An email pretending to come from Humber Merchants Group ps [random number]@humbermerchants.co.uk with a word document attachment and the subject of Industrial Invoices is another one from the current bot runs which try to download various Zbots, cryptolocker, ransomware and loads of other malware on your computer. They are using email addresses and subjects that will entice a user to read the email and open the attachment. A very high proportion are being targeted at small and medium size businesses, with the hope of getting a better response than they do from consumers.

Almost all of these also have a password stealing component, with the aim of stealing your bank, PayPal or other financial details along with your email or FTP ( web space) log in credentials. Many of them are also designed to specifically steal your Facebook and other social network log in details.

All the alleged senders, companies, names of employees and phone numbers mentioned in the emails are all innocent and are just picked at random. Some of these companies will exist and some won’t. Don’t try to respond by phone or email, all you will do is end up with an innocent person or company who have had their details spoofed and picked at random from a long list that the bad guys have previously found.

The bad guys choose companies, Government departments and organisations with subjects that are designed to entice you or alarm you into blindly opening the attachment or clicking the link in the email to see what is happening.

Humber Merchants (http://www.humbermerchants.co.uk/) are a legitimate company in Scunthorpe. They are aware of the bad guys using their name, address and email addresses etc. Do not ring them or email them about it as that prevents them doing their work. They don’t appear to have been hacked or had their systems compromised. They are just the latest in a long line of innocent companies, small businesses and organisations who have had their details spoofed and are just as much a victim as the recipient of these malware laden emails.

This email has what appears to be a genuine word doc attached which is malformed and contains a macro script virus. Modern versions of Microsoft office, that is Office 2010 and 2013 and Office 365 have Macros disabled by default, UNLESS you or your company have enabled them. If macros are enabled then opening this malicious word document will infect you, and simply previewing it in windows explorer or your email client might well be enough to infect you. Definitely DO NOT follow the advice they give to enable macros to see the content.

Please read our How to protect yourselves page for simple, sensible advice on how to avoid being infected by this sort of socially engineered malware. Also please read our post about word macro malware and how to avoid being infected by them

The email looks like:

Attached are accounting documents from Humber Merchants

Humber Merchants Group

Head Office:

Parkinson Avenue

Scunthorpe

North Lincolnshire

DN15 7JX

Tel: 01724 860331

Fax: 01724 281326

Email: [email protected]

Automated mail message produced by DbMail.

Registered to Humber Merchants Limited , License MBS2008354.

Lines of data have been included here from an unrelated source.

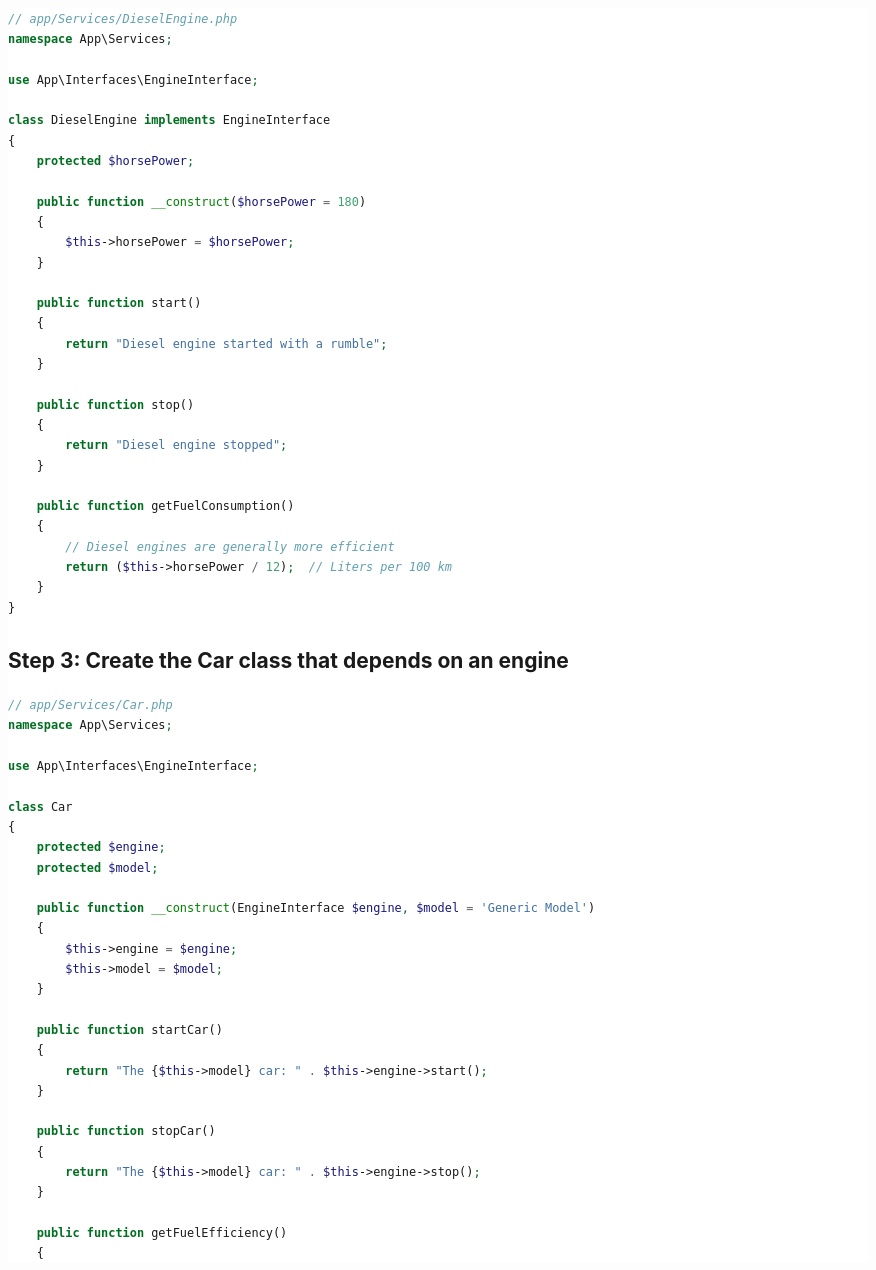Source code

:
 ```php
// app/Services/DieselEngine.php
namespace App\Services;

use App\Interfaces\EngineInterface;

class DieselEngine implements EngineInterface
{
    protected $horsePower;
    
    public function __construct($horsePower = 180)
    {
        $this->horsePower = $horsePower;
    }
    
    public function start()
    {
        return "Diesel engine started with a rumble";
    }
    
    public function stop()
    {
        return "Diesel engine stopped";
    }
    
    public function getFuelConsumption()
    {
        // Diesel engines are generally more efficient
        return ($this->horsePower / 12);  // Liters per 100 km
    }
}
```

## Step 3: Create the Car class that depends on an engine

```php
// app/Services/Car.php
namespace App\Services;

use App\Interfaces\EngineInterface;

class Car
{
    protected $engine;
    protected $model;
    
    public function __construct(EngineInterface $engine, $model = 'Generic Model')
    {
        $this->engine = $engine;
        $this->model = $model;
    }
    
    public function startCar()
    {
        return "The {$this->model} car: " . $this->engine->start();
    }
    
    public function stopCar()
    {
        return "The {$this->model} car: " . $this->engine->stop();
    }
    
    public function getFuelEfficiency()
    {
```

21 October 2021: 15040BII3646501.doc Current Virus total detections: 0/52

Edit: 22 October 2021 with another run of this with a different word doc malware with same name as yesterday’s 15040BII3646501.doc Current Virus total detections: 0/53

Be very careful with email attachments. All of these emails use Social engineering (http://en.wikipedia.org/wiki/Social_engineering_(security)) tricks to persuade you to open the attachments that come with the email. Whether it is a message saying “look at this picture of me I took last night” and it appears to come from a friend or is more targeted at somebody who regularly is likely to receive PDF attachments or Word .doc attachments or any other common file that you use every day.

The basic rule is NEVER open any attachment to an email, unless you are expecting it. Now that is very easy to say but quite hard to put into practice, because we all get emails with files attached to them. Our friends and family love to send us pictures of them doing silly things, or even cute pictures of the children or pets.

Never just blindly click on the file in your email program. Always save the file to your downloads folder, so you can check it first. Most ( if not all) malicious files that are attached to emails will have a faked extension. That is the 3 letters at the end of the file name.

Unfortunately windows by default hides the file extensions so you need to Set your folder options to “show known file types. Then when you unzip the zip file that is supposed to contain the pictures of “Sally’s dog catching a ball” or a report in word document format that work has supposedly sent you to finish working on at the weekend, you can easily see if it is a picture or document & not a malicious program. If you see .EXE or .COM or .PIF or .SCR at the end of the file name DO NOT click on it or try to open it, it will infect you.

While the malicious program is inside the zip file, it cannot harm you or automatically run. When it is just sitting unzipped in your downloads folder it won’t infect you, provided you don’t click it to run it. Just delete the zip and any extracted file and everything will be OK.

You can always run a scan with your antivirus to be sure. There are some zip files that can be configured by the bad guys to automatically run the malware file when you double click the zip to extract the file. If you right click any suspicious zip file received, and select extract here or extract to folder ( after saving the zip to a folder on the computer) that risk is virtually eliminated.

Never attempt to open a zip directly from your email, that is guaranteed way to get infected. The best way is to just delete the unexpected zip and not risk any infection.